Previously, acquirers were charging merchant fees on a “blended” basis. This meant that they had to estimate the likely card mix and associated interchange cost, work out an average interchange cost, then apply their margin above that in order to come up with a single merchant fee percentage. Most acquirers were pretty rubbish at estimating this, and so would often incur more cost than they had anticipated. If they got it particularly wrong, they’d lose money.

This explains why many acquirers have moved to a cost-plus pricing model. Certainly this is true in Europe and Australia, for example, although somewhat less prevalent in Asia and North America. But given the complexity of Visa and MasterCard interchange, it’s likely to become more prevalent in regions where it’s not currently.

Acquirers who can successfully pass on the “risk” associated with the complexity of interchange fees to their merchants and maintain target profit margins will be much better able to manage their acquiring business.
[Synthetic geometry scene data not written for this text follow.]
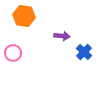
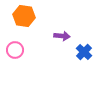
pink circle: moved 2 px right, 3 px up
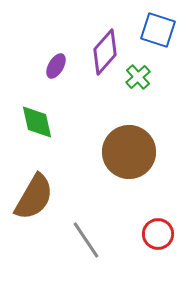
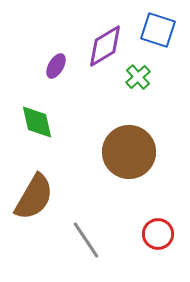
purple diamond: moved 6 px up; rotated 18 degrees clockwise
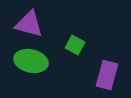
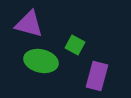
green ellipse: moved 10 px right
purple rectangle: moved 10 px left, 1 px down
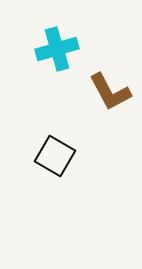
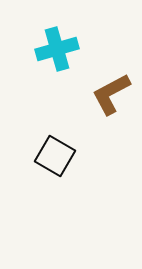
brown L-shape: moved 1 px right, 2 px down; rotated 90 degrees clockwise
Merchants should then make sure that their acquirers provide them with good reporting to show how the merchant fee is derived, ideally on a per transaction basis.


  • Interchange fees are typically paid by acquirers to the card schemes for merchant payments (and by card schemes to acquirers for ATM withdrawals).
  • Issuers typically receive a portion of interchange from the card schemes for merchant payments (and pay for ATM withdrawals).
  • Credit interchange is typically (but not always) charged as percentage of value.
  • Debit interchange is typically (but not always) charged as “cents per transaction”.
  • Acquirers can charge merchants on a cost-plus basis to eliminate the risk of not estimating the merchant’s card mix properly.
  • Doing this allows acquirers to earn a set profit margin percentage per transaction.
  • Merchants should obtain per transaction fee reporting from their acquirers for full transparency.